Stored data entries

>>>

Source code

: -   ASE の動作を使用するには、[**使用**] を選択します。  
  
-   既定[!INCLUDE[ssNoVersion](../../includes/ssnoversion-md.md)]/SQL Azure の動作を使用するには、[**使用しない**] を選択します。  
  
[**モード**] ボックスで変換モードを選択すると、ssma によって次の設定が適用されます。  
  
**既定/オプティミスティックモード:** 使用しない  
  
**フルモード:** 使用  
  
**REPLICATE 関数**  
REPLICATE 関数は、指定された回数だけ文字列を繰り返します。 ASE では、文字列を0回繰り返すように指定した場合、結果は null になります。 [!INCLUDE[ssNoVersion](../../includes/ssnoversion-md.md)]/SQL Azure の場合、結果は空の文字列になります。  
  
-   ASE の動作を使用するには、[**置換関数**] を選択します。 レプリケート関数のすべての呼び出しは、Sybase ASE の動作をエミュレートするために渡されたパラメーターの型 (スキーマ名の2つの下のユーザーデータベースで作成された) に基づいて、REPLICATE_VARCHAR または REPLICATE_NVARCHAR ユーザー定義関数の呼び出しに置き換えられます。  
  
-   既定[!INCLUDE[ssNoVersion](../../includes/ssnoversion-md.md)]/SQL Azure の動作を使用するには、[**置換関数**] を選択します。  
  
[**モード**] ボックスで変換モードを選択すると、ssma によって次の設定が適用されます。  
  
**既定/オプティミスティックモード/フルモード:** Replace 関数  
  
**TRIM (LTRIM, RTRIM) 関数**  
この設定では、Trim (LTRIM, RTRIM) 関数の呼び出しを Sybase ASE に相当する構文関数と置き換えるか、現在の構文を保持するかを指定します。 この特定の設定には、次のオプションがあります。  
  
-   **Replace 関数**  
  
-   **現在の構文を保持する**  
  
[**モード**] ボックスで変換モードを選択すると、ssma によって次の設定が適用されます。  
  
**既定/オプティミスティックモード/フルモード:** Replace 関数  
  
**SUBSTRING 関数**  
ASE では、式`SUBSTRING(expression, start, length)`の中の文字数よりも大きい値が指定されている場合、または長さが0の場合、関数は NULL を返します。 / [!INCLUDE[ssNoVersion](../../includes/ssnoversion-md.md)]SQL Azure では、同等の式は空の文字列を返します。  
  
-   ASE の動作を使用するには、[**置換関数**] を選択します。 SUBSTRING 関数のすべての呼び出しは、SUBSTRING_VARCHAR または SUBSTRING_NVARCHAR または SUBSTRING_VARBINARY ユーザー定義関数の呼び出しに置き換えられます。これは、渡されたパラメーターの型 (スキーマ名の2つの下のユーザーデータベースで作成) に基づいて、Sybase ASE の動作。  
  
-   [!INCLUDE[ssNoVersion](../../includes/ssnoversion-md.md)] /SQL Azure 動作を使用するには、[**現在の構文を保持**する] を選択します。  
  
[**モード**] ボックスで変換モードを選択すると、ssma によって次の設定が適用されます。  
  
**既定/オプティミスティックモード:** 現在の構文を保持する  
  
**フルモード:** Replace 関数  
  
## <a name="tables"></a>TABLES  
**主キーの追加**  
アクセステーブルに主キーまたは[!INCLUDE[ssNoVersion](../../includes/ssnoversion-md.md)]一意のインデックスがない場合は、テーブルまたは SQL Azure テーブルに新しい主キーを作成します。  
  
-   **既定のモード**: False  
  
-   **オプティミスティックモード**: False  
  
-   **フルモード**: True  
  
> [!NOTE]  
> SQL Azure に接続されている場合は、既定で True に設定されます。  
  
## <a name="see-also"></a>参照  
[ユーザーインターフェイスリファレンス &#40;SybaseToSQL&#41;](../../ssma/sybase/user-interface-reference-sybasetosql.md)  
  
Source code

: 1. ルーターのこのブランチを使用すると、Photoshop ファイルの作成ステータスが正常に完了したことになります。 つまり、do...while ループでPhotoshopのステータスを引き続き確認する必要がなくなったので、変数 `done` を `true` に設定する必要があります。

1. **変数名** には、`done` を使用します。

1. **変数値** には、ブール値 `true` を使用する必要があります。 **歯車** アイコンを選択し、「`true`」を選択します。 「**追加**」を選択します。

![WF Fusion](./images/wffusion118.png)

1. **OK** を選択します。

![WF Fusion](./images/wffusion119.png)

<<<

PROBLEM:
From the data above, pick out each line containing "images" and copy it.

SOLUTION TO THIS TASK:
![WF Fusion](./images/wffusion118.png)
![WF Fusion](./images/wffusion119.png)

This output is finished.